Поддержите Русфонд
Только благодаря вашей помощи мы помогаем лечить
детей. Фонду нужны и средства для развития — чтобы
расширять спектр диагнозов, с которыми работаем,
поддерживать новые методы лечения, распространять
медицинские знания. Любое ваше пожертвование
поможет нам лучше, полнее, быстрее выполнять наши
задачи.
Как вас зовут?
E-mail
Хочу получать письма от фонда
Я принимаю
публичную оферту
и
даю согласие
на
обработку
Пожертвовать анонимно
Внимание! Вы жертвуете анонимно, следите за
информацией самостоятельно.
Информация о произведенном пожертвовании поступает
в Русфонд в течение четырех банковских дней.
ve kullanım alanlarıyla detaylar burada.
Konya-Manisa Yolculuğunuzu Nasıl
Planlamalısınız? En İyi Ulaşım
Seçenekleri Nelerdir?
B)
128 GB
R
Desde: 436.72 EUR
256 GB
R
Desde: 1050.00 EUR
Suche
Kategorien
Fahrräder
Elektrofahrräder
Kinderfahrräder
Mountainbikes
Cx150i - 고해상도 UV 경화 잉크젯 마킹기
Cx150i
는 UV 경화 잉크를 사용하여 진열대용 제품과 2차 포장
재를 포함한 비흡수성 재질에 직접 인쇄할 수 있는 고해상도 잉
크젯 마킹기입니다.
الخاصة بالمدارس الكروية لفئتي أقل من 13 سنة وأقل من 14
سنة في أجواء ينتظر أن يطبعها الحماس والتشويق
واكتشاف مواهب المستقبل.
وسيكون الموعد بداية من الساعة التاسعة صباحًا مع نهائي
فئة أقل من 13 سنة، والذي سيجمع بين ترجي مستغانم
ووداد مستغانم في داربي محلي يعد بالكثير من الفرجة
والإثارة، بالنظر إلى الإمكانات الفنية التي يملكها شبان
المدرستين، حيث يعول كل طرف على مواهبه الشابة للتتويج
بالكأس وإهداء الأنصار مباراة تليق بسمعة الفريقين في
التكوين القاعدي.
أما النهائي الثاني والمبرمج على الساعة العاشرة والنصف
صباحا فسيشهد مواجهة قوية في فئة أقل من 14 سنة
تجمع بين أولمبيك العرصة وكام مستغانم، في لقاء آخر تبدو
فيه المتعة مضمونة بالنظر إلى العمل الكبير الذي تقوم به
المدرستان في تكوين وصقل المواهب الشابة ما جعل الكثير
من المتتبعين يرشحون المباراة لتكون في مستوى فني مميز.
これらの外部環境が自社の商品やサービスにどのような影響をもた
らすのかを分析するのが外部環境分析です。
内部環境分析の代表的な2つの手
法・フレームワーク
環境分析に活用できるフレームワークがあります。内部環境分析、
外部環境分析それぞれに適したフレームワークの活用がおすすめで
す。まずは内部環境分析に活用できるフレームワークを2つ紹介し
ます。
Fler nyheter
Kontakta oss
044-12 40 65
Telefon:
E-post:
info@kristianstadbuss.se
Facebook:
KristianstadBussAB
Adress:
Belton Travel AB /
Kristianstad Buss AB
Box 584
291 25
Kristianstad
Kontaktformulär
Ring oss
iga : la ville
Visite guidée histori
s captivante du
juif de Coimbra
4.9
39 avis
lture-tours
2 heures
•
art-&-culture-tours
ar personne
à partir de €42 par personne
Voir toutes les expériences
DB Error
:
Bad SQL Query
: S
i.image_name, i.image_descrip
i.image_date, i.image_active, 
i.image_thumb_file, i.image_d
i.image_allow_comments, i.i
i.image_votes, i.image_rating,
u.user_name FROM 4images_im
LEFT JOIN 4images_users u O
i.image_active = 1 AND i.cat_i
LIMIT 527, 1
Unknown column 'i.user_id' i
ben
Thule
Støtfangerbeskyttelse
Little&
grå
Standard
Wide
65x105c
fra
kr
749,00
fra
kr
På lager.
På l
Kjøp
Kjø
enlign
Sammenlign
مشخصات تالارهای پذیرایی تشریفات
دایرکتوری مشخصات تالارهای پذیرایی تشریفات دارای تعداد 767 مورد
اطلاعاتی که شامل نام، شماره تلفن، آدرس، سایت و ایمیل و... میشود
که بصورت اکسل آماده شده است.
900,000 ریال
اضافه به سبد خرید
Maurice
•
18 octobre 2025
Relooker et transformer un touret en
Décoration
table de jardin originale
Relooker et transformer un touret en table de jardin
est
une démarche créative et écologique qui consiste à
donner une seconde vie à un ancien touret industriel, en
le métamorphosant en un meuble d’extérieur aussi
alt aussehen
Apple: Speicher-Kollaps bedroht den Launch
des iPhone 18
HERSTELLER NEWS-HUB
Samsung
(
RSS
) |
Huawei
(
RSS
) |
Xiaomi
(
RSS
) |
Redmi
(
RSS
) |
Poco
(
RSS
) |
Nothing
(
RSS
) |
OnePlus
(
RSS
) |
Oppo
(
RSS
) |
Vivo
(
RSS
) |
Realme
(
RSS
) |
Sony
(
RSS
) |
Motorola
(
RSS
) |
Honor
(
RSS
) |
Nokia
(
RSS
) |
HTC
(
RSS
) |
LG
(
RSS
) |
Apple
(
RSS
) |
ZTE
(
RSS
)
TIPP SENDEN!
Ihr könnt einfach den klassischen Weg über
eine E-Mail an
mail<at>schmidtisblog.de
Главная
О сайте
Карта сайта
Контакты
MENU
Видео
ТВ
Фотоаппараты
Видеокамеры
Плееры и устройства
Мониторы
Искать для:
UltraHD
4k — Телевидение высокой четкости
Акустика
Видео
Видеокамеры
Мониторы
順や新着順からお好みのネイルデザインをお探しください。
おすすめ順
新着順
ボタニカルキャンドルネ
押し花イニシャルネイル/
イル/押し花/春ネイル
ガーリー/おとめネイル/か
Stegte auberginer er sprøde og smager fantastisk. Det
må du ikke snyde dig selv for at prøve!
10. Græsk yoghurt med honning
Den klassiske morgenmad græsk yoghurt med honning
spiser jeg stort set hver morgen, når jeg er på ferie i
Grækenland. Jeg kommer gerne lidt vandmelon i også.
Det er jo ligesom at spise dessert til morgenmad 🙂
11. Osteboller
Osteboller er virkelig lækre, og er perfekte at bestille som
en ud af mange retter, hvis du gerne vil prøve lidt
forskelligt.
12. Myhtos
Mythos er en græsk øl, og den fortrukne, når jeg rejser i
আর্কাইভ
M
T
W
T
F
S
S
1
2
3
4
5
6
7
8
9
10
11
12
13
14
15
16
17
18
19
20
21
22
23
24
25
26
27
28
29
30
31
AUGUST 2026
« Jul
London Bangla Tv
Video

» TASK DESCRIPTION
Within the listing above, filter for lines holding the string "الشابة" and copy each one.

» SOLUTION FOR THIS PROBLEM
المدرستين، حيث يعول كل طرف على مواهبه الشابة للتتويج
المدرستان في تكوين وصقل المواهب الشابة ما جعل الكثير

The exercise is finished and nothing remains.